Se necesitan dos años para aprender a hablar y sesenta para callarse.

miércoles, 3 de febrero de 2016

SAN BLAS

En los ya lejanos días de mi niñez y juventud, Febrerico el corto marcaba un impase en las cuestiones cotidianas: el primero hace día, el segundo santa María y el tercero san Blas. Eran las fiestas. Y entonces eran fiestas, pues aunque con menos medios se lo pasaban muy bien. Grandes nevadas -entonces había invierno, no como ahora, con 18 grados- marcaban el desarrollo de las mismas. Los mozos bajaban con la carreta a Villafranca a buscar a los músicos y más de una vez a la vuelta eran acompañados por una copiosa nevada. Recuerdo un año que yo estaba esperando pasara el tren en los aledaños del paso de san Marcos, serían las cinco de la tarde, para entregarle a mi padre la cesta o caja con la merienda al paso del tren cargado de mineral hacia Teruel. Un frio que pelaba, matacabra mezclada con ventisca con una mala folla inigualable. Pues yo tenía un ojo pendiente de si venía el tren y por donde y el otro de la curva de la carretera junto al cementerio para ver si asomaba la carreta con los músicos. Meca, qué tiempos, qué ilusiones. Aunque luego solo hacíamos lo posible por librarnos de los pescozones que el tío Irineo, herrero, tendero, estanquero, el bar, el baile, o sea lo tenía todo, nos regalaba para echarnos del baile pues no consumíamos y dábamos mal jugando por entre las parejas bailonas. Luego labrando, la música no cesaba de acompañar mientras la reja del arado habría los surcos.
Antes de mi huida del pueblo, sería el último año, con 16 años pagué cinco duros de música y solo bailé una pieza con una chica mayor que yo ¡manda cojones!, todavía lo recuerdo. Con posterioridad las fiestas desaparecieron. Aun hubo un último año que las celebramos cuando dejé la hostelería y me metí ferroviario en la empresa de mi tío. Con un frío de cojones, al salir el sol con unas escarchas que parecían nevadas, levantaban la vía completa por tramos y colocaban otro nuevo.

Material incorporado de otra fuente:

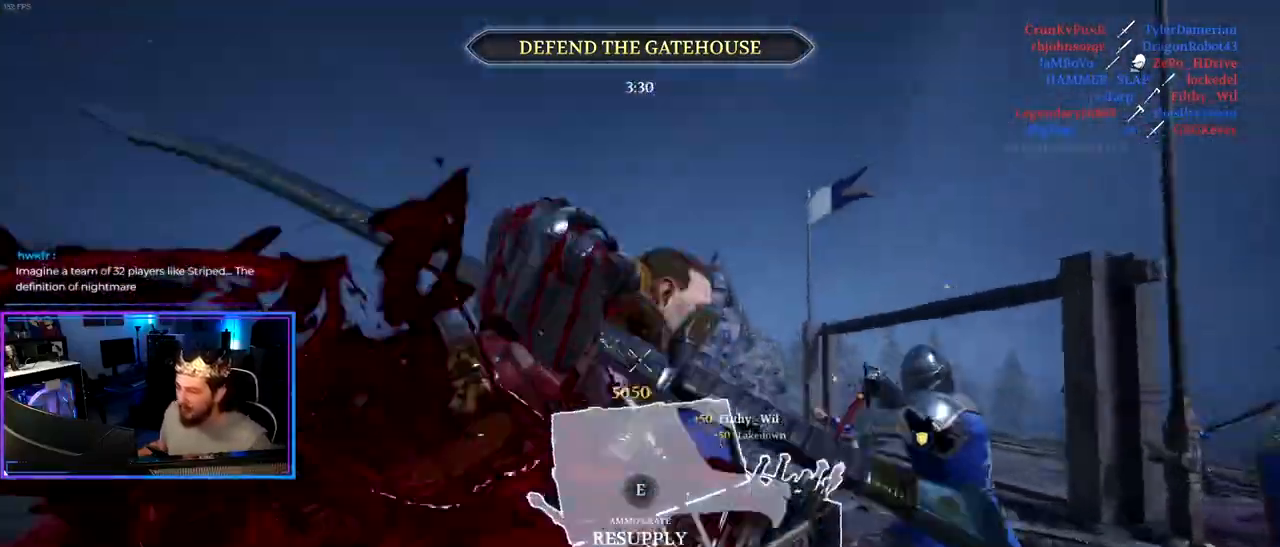
{"keys": ["shift", "w"], "mouse": [], "mouse_move": "left", "events": [[50, "a", "up"], [50, "d", "down"], [50, "w", "up"], [150, "mouse_wheel", "up"], [150, "shift", "up"], [233, "w", "down"], [283, "shift", "down"], [483, "d", "up"]]}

Así estuve cerca de Teruel en todo el valle del Jiloca hasta que reorienté el rumbo de mi vida. En ese año como decía, solo habíamos tres mozos en el pueblo -en mi caso temporalmente-, por lo que pagar la música nos resultaba imposible. Pero nos confabulamos y ofrecimos al alcalde, a la sazón D. Juan José, pagar la manutención y los viajes si el pagaba a los músicos. Obtuvimos unos cómplices fabulosos en su mujer y su suegra y de ese modo ¡música maestro!. Me consta que la gente que en ese momento vivía en el pueblo, se lo pasó en grande. Yo tenía previsto un examen en Zaragoza el día tres y marché pronto a dormir la noche anterior, fiesta de la Candelaria. Los demás, se comieron la cecina que habíamos comprado por la mañana a un vendedor ambulante, yo, ni la probé.
 
Se me escapan ya los hechos y su localización en el tiempo, confundiendo su exacta añada; solo haciendo un esfuerzo logro desentrañar cuando se desarrollaron. Y una vez más, debo reconocer que somos nosotros quienes, con errores o aciertos, marcamos el indeleble sendero de nuestro futuro vital. En esas fiestas labramos nuestras desventuras mi gabardina y yo. Se me olvidó en el horno, donde hacíamos el baile, y las ratas la desgraciaron. Mi madre la llevó a Teruel y mal que bien tuvo arreglo, las monjas la repararon. Lo mío no hubo forma, ni dios quiso saber nada. Me queda el consuelo de que muerto el perro, muerta la rabia; pero vaya consuelo cabrón.
 
Esta noche pasada, volviendo al mundo real, he tenido un sueño y una pesadilla o ambas eran la misma cosa. A una persona desconocida ¿mi quimera? le declaraba un amor eterno, de siempre; luego he notado como una presencia a mis espaldas que me aprisionaba y he comenzado a pedir socorro llamando a mi hija mayor. Cuando me he despertado, no sabía donde me hallaba hasta que me he centrado. Es horrible. He tenido esas sensaciones en otras ocasiones; las vivo como si fueran reales y quiero gritar pero de mi garganta no sale sino un gruñido (según me han contado). Parece que las vivo despierto y paralizado; es angustioso.